◆ Work order:
Copy verbatim the lines of the listing below, beginning with the line that contains "In the framed" and ending with the last line of the listing.

[Saved listing entries]
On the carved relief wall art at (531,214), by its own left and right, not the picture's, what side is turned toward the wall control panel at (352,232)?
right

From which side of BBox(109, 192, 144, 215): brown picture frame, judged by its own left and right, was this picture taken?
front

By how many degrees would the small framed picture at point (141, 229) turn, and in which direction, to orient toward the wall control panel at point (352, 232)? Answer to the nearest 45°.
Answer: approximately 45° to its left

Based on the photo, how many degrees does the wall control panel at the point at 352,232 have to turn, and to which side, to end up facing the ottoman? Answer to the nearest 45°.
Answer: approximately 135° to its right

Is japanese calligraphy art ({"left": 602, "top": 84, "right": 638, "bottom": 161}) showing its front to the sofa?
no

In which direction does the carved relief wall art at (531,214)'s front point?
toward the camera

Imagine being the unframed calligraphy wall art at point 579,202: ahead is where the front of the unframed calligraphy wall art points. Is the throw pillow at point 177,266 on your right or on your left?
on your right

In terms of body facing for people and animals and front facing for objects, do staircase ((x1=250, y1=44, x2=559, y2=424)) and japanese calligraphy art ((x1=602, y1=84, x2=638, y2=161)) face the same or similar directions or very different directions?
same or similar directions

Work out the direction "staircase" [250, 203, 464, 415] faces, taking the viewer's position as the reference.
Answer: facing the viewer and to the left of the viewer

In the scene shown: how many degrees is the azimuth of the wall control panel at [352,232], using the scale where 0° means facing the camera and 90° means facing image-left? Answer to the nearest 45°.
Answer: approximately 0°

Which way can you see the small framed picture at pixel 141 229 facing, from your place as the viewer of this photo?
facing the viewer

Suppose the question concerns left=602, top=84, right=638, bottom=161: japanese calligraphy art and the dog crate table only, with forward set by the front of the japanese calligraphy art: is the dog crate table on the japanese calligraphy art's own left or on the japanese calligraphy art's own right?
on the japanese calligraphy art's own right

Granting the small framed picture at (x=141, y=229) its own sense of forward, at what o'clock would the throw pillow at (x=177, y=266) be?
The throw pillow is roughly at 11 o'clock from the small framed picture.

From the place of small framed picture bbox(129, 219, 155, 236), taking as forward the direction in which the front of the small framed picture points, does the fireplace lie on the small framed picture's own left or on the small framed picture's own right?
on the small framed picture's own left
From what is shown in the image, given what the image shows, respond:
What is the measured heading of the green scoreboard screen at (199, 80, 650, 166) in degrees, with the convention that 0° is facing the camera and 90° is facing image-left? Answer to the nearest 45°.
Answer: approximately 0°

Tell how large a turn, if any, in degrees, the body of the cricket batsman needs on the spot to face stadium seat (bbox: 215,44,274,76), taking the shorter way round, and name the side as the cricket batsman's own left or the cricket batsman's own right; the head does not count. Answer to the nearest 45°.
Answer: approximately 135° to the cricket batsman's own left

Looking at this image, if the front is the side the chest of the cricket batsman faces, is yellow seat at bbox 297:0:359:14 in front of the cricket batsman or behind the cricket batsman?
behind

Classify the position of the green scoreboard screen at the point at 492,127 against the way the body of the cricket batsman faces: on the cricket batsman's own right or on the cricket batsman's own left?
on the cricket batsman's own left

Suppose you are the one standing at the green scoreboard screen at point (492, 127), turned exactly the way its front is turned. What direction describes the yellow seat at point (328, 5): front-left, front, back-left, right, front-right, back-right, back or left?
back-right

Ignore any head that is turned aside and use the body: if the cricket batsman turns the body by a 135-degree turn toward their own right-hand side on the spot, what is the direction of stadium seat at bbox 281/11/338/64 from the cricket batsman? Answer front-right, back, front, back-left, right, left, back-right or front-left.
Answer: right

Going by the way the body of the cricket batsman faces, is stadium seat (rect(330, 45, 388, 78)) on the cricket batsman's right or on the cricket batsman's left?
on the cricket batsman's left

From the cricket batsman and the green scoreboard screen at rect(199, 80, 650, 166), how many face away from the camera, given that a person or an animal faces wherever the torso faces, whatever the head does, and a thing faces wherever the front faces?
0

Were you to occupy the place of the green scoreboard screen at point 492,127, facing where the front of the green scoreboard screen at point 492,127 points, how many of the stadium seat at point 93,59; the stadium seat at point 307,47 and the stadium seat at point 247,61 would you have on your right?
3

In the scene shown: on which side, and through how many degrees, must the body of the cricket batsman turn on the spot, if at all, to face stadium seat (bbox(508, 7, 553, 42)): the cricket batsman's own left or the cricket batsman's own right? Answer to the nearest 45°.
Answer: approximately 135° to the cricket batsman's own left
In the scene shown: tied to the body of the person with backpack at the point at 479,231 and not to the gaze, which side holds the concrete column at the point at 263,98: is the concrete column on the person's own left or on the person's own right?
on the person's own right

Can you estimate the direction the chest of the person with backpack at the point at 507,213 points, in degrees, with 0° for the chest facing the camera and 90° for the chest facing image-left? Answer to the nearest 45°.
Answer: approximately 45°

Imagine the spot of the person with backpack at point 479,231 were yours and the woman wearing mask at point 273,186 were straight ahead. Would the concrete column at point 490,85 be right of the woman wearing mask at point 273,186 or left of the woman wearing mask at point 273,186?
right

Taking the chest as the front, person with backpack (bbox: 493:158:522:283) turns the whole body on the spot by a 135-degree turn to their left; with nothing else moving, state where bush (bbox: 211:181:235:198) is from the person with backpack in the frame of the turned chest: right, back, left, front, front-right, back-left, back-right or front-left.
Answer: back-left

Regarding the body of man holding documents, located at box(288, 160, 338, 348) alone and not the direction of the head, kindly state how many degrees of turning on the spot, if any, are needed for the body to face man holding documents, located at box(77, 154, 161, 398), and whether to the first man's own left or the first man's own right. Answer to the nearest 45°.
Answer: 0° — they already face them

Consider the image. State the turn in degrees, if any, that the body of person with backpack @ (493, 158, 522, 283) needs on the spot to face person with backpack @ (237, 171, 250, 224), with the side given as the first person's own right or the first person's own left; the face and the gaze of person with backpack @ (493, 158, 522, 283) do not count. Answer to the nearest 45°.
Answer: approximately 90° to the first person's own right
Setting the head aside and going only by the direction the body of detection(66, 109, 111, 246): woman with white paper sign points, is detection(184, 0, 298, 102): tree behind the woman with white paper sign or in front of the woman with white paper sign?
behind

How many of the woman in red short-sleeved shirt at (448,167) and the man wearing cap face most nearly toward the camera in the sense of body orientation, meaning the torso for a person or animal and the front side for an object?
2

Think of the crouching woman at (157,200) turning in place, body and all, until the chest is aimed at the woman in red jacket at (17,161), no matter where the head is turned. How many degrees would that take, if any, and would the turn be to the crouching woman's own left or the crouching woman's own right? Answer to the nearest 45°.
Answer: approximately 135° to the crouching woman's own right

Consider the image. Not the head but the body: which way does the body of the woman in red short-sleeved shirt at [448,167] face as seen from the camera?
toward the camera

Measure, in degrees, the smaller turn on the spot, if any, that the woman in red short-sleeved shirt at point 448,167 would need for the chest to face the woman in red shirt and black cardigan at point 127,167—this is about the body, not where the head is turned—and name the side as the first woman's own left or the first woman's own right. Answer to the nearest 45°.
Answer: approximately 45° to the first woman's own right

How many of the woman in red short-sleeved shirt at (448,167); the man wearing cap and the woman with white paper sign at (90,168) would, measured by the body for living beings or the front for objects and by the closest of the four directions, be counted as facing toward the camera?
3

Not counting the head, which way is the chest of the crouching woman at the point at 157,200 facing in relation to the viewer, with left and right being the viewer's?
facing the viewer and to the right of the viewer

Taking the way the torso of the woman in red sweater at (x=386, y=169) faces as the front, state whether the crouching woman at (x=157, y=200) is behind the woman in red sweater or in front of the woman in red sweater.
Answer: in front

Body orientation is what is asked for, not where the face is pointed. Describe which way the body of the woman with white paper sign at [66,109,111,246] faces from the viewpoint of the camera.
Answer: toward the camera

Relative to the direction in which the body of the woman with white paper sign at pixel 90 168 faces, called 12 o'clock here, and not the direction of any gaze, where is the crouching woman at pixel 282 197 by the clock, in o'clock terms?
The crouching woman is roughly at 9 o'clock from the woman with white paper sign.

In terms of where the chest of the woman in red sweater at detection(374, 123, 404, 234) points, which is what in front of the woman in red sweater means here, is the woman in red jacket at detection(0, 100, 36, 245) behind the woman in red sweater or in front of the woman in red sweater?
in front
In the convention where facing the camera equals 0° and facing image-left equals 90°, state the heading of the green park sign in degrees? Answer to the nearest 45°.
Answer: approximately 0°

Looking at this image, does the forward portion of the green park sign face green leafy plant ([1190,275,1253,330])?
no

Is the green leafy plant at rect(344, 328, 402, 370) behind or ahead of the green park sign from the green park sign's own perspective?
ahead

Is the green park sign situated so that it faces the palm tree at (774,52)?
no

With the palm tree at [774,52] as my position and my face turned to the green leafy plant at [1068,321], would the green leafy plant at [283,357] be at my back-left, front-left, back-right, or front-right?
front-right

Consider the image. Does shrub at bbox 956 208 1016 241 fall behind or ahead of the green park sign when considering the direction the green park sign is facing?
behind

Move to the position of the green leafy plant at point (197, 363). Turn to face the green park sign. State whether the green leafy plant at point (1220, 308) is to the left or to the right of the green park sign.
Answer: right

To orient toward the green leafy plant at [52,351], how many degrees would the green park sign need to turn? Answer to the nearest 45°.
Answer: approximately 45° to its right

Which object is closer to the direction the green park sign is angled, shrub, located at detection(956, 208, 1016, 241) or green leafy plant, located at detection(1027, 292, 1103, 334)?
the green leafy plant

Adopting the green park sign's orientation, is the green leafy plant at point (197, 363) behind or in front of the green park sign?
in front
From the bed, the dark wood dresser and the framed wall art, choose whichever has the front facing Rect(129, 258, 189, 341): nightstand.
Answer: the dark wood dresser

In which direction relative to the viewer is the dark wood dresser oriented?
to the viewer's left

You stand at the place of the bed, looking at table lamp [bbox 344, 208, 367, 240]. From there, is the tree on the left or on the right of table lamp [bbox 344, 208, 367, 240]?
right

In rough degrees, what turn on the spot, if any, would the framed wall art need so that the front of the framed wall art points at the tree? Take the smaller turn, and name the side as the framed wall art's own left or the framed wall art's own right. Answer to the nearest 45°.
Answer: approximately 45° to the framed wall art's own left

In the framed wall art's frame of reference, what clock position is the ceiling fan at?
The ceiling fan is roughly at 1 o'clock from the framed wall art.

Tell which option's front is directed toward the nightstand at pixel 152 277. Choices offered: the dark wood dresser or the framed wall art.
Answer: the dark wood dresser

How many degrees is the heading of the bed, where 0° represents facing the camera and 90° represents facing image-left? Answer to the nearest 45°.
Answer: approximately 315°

◆ Task answer:
In the framed wall art's frame of reference, what clock position is the ceiling fan at?
The ceiling fan is roughly at 1 o'clock from the framed wall art.

Tell which option's front is directed toward the nightstand at pixel 152 277. Choices offered: the dark wood dresser or the framed wall art.
Answer: the dark wood dresser

How many degrees is the heading of the bed, where 0° represents facing the camera and 90° represents facing image-left? Answer to the nearest 45°.
Answer: approximately 315°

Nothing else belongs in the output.